» Brief: Could you repeat the records shown below exactly as written?

(Records from a dataset)
*** Block opens ***
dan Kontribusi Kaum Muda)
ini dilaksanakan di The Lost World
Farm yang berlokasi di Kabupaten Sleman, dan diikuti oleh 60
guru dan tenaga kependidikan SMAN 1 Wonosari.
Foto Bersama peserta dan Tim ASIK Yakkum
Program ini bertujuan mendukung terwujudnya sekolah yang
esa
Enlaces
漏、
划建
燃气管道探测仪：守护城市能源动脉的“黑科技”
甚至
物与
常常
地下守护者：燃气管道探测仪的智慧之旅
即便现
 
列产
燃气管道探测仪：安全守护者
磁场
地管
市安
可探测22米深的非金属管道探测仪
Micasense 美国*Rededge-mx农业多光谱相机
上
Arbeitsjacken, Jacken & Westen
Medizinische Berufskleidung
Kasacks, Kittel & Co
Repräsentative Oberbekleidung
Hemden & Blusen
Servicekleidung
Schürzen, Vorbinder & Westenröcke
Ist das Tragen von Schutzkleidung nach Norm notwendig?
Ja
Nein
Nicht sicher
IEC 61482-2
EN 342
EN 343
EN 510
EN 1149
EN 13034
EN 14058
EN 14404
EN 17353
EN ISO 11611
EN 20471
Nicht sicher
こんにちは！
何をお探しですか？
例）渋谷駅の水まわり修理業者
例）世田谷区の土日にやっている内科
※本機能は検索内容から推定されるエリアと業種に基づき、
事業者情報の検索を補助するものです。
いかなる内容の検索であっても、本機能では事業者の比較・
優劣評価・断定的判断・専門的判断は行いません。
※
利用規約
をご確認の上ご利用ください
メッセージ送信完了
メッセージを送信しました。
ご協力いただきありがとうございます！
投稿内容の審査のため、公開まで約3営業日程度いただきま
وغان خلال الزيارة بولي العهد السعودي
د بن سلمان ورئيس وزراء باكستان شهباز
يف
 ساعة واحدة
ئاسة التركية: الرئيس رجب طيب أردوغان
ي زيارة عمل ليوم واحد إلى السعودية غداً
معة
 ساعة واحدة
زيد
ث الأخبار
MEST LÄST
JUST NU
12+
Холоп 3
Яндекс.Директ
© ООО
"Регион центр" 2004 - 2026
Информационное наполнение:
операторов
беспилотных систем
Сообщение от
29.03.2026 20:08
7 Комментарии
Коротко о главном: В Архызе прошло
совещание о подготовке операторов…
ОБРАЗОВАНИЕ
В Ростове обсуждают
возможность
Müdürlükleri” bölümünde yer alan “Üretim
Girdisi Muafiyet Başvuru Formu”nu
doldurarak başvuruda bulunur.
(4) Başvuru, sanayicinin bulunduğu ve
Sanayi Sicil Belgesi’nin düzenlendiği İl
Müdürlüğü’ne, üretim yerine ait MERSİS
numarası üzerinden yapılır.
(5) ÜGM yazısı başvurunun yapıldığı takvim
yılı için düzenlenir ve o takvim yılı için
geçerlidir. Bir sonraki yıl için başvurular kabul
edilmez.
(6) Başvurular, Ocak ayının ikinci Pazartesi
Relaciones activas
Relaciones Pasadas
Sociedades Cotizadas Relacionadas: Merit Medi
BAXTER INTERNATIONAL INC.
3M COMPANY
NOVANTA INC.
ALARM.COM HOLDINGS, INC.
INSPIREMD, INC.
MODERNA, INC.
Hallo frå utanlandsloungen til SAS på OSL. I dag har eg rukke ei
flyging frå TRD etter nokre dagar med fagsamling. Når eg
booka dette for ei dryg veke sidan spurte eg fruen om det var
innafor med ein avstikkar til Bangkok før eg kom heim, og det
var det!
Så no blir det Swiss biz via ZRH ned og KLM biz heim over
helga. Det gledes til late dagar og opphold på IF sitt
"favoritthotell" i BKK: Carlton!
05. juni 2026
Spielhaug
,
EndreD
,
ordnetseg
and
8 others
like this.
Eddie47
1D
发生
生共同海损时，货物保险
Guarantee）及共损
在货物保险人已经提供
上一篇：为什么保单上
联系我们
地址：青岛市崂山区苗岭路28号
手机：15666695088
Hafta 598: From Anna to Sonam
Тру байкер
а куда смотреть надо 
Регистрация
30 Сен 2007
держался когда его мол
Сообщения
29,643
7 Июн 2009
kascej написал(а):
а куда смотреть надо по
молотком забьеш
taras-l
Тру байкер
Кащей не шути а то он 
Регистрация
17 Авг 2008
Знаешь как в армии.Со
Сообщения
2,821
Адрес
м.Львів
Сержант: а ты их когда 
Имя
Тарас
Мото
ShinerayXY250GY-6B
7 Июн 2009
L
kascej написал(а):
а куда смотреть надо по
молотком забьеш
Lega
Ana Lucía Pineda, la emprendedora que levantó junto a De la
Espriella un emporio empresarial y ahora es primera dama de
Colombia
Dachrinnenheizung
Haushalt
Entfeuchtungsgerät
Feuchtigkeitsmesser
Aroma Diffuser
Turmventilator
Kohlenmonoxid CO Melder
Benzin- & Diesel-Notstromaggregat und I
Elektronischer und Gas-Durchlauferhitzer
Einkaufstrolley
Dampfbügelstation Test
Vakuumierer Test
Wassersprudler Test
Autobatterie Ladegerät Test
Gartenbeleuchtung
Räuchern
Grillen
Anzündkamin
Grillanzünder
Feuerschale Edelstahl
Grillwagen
*** Block closes ***
» Answer below:
dan Kontribusi Kaum Muda)
ini dilaksanakan di The Lost World
Farm yang berlokasi di Kabupaten Sleman, dan diikuti oleh 60
guru dan tenaga kependidikan SMAN 1 Wonosari.
Foto Bersama peserta dan Tim ASIK Yakkum
Program ini bertujuan mendukung terwujudnya sekolah yang
esa
Enlaces
漏、
划建
燃气管道探测仪：守护城市能源动脉的“黑科技”
甚至
物与
常常
地下守护者：燃气管道探测仪的智慧之旅
即便现
 
列产
燃气管道探测仪：安全守护者
磁场
地管
市安
可探测22米深的非金属管道探测仪
Micasense 美国*Rededge-mx农业多光谱相机
上
Arbeitsjacken, Jacken & Westen
Medizinische Berufskleidung
Kasacks, Kittel & Co
Repräsentative Oberbekleidung
Hemden & Blusen
Servicekleidung
Schürzen, Vorbinder & Westenröcke
Ist das Tragen von Schutzkleidung nach Norm notwendig?
Ja
Nein
Nicht sicher
IEC 61482-2
EN 342
EN 343
EN 510
EN 1149
EN 13034
EN 14058
EN 14404
EN 17353
EN ISO 11611
EN 20471
Nicht sicher
こんにちは！
何をお探しですか？
例）渋谷駅の水まわり修理業者
例）世田谷区の土日にやっている内科
※本機能は検索内容から推定されるエリアと業種に基づき、
事業者情報の検索を補助するものです。
いかなる内容の検索であっても、本機能では事業者の比較・
優劣評価・断定的判断・専門的判断は行いません。
※
利用規約
をご確認の上ご利用ください
メッセージ送信完了
メッセージを送信しました。
ご協力いただきありがとうございます！
投稿内容の審査のため、公開まで約3営業日程度いただきま
وغان خلال الزيارة بولي العهد السعودي
د بن سلمان ورئيس وزراء باكستان شهباز
يف
 ساعة واحدة
ئاسة التركية: الرئيس رجب طيب أردوغان
ي زيارة عمل ليوم واحد إلى السعودية غداً
معة
 ساعة واحدة
زيد
ث الأخبار
MEST LÄST
JUST NU
12+
Холоп 3
Яндекс.Директ
© ООО
"Регион центр" 2004 - 2026
Информационное наполнение:
операторов
беспилотных систем
Сообщение от
29.03.2026 20:08
7 Комментарии
Коротко о главном: В Архызе прошло
совещание о подготовке операторов…
ОБРАЗОВАНИЕ
В Ростове обсуждают
возможность
Müdürlükleri” bölümünde yer alan “Üretim
Girdisi Muafiyet Başvuru Formu”nu
doldurarak başvuruda bulunur.
(4) Başvuru, sanayicinin bulunduğu ve
Sanayi Sicil Belgesi’nin düzenlendiği İl
Müdürlüğü’ne, üretim yerine ait MERSİS
numarası üzerinden yapılır.
(5) ÜGM yazısı başvurunun yapıldığı takvim
yılı için düzenlenir ve o takvim yılı için
geçerlidir. Bir sonraki yıl için başvurular kabul
edilmez.
(6) Başvurular, Ocak ayının ikinci Pazartesi
Relaciones activas
Relaciones Pasadas
Sociedades Cotizadas Relacionadas: Merit Medi
BAXTER INTERNATIONAL INC.
3M COMPANY
NOVANTA INC.
ALARM.COM HOLDINGS, INC.
INSPIREMD, INC.
MODERNA, INC.
Hallo frå utanlandsloungen til SAS på OSL. I dag har eg rukke ei
flyging frå TRD etter nokre dagar med fagsamling. Når eg
booka dette for ei dryg veke sidan spurte eg fruen om det var
innafor med ein avstikkar til Bangkok før eg kom heim, og det
var det!
Så no blir det Swiss biz via ZRH ned og KLM biz heim over
helga. Det gledes til late dagar og opphold på IF sitt
"favoritthotell" i BKK: Carlton!
05. juni 2026
Spielhaug
,
EndreD
,
ordnetseg
and
8 others
like this.
Eddie47
1D
发生
生共同海损时，货物保险
Guarantee）及共损
在货物保险人已经提供
上一篇：为什么保单上
联系我们
地址：青岛市崂山区苗岭路28号
手机：15666695088
Hafta 598: From Anna to Sonam
Тру байкер
а куда смотреть надо 
Регистрация
30 Сен 2007
держался когда его мол
Сообщения
29,643
7 Июн 2009
kascej написал(а):
а куда смотреть надо по
молотком забьеш
taras-l
Тру байкер
Кащей не шути а то он 
Регистрация
17 Авг 2008
Знаешь как в армии.Со
Сообщения
2,821
Адрес
м.Львів
Сержант: а ты их когда 
Имя
Тарас
Мото
ShinerayXY250GY-6B
7 Июн 2009
L
kascej написал(а):
а куда смотреть надо по
молотком забьеш
Lega
Ana Lucía Pineda, la emprendedora que levantó junto a De la
Espriella un emporio empresarial y ahora es primera dama de
Colombia
Dachrinnenheizung
Haushalt
Entfeuchtungsgerät
Feuchtigkeitsmesser
Aroma Diffuser
Turmventilator
Kohlenmonoxid CO Melder
Benzin- & Diesel-Notstromaggregat und I
Elektronischer und Gas-Durchlauferhitzer
Einkaufstrolley
Dampfbügelstation Test
Vakuumierer Test
Wassersprudler Test
Autobatterie Ladegerät Test
Gartenbeleuchtung
Räuchern
Grillen
Anzündkamin
Grillanzünder
Feuerschale Edelstahl
Grillwagen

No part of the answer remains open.